The prison was designed and executed by the Prison Commission and was built using convict labour housed on site, with materials either brought from other convict prisons or manufactured on site. Convicts lived in temporary accommodation on site until the cell blocks were habitable. This approach resulted in significantly reduced costs, with the prison built at £97,155, equating to £70 7 shillings per cell, compared with £161 17 shillings and 3 pence per cell at Pentonville, which opened in 1842. The chapel, dedicated to St Francis of Assisi and completed in 1894, is probably the largest and perhaps finest prison chapel in England. The gatehouse, completed by 1885, with its striking elevation and portrait medallions of the prison reformers John Howard and Elizabeth Fry, has become an iconic symbol of the English prison system.

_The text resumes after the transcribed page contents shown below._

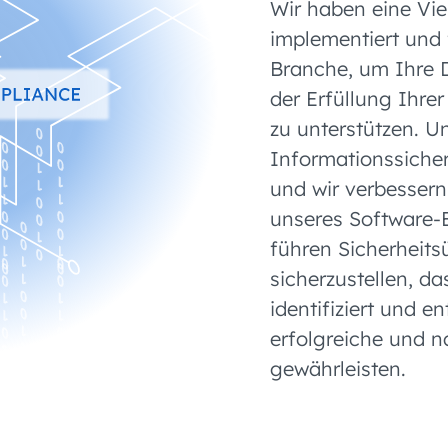
Wir haben eine Vie
implementiert und 
Branche, um Ihre D
der Erfüllung Ihre
zu unterstützen. 
Informationssicherh
und wir verbessern 
unseres Software-
führen Sicherheit
sicherzustellen, d
identifiziert und e
erfolgreiche und n
gewährleisten.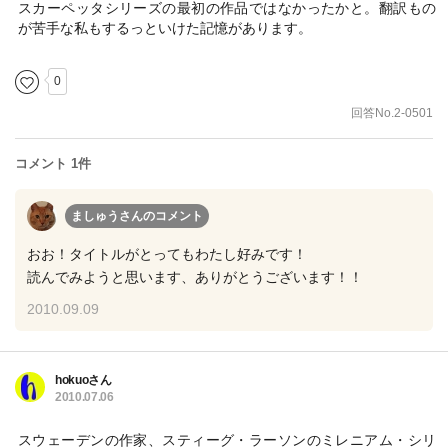
スカーペッタシリーズの最初の作品ではなかったかと。翻訳もの
が苦手な私もするっといけた記憶があります。
0
回答No.2-0501
コメント 1件
ましゅうさん
のコメント
おお！タイトルがとってもわたし好みです！
読んでみようと思います、ありがとうございます！！
2010.09.09
hokuoさん
2010.07.06
スウェーデンの作家、スティーグ・ラーソンのミレニアム・シリ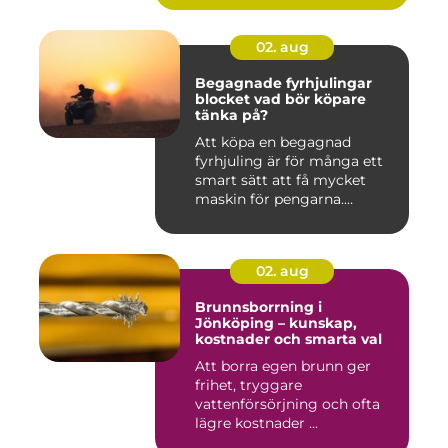
02. aug
Begagnade fyrhjulingar
blocket vad bör köpare
tänka på?
Att köpa en begagnad
fyrhjuling är för många ett
smart sätt att få mycket
maskin för pengarna.
Många...
02. aug
Brunnsborrning i
Jönköping – kunskap,
kostnader och smarta val
Att borra egen brunn ger
frihet, tryggare
vattenförsörjning och ofta
lägre kostnader ...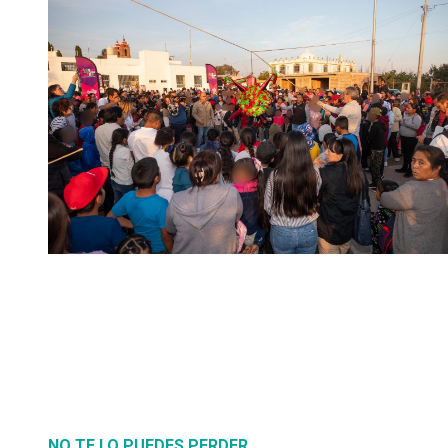
NO TE LO PUEDES PERDER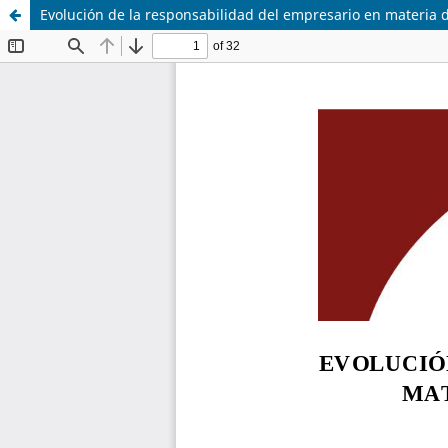
Evolución de la responsabilidad del empresario en materia d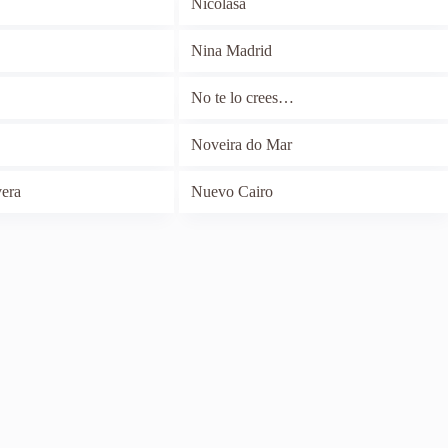
Nicolasa
Nina Madrid
No te lo crees…
Noveira do Mar
era
Nuevo Cairo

During the 1880s demand for convict prisons fell, and most reverted to local prison status or were demolished. Women were housed at Wormwood Scrubs until female prisons such as Holloway were established. From the early twentieth century, young offenders were housed in part of the prison, which provided a modified borstal system of education and training. The prison closed briefly from 1940 to 1942 when it became a military site. On reopening, it again housed young offenders until specialist units such as Feltham took over. In the 1990s the prison was refurbished, with many of the nineteenth-century service blocks demolished and the cell blocks linked by new buildings at the north end of the site.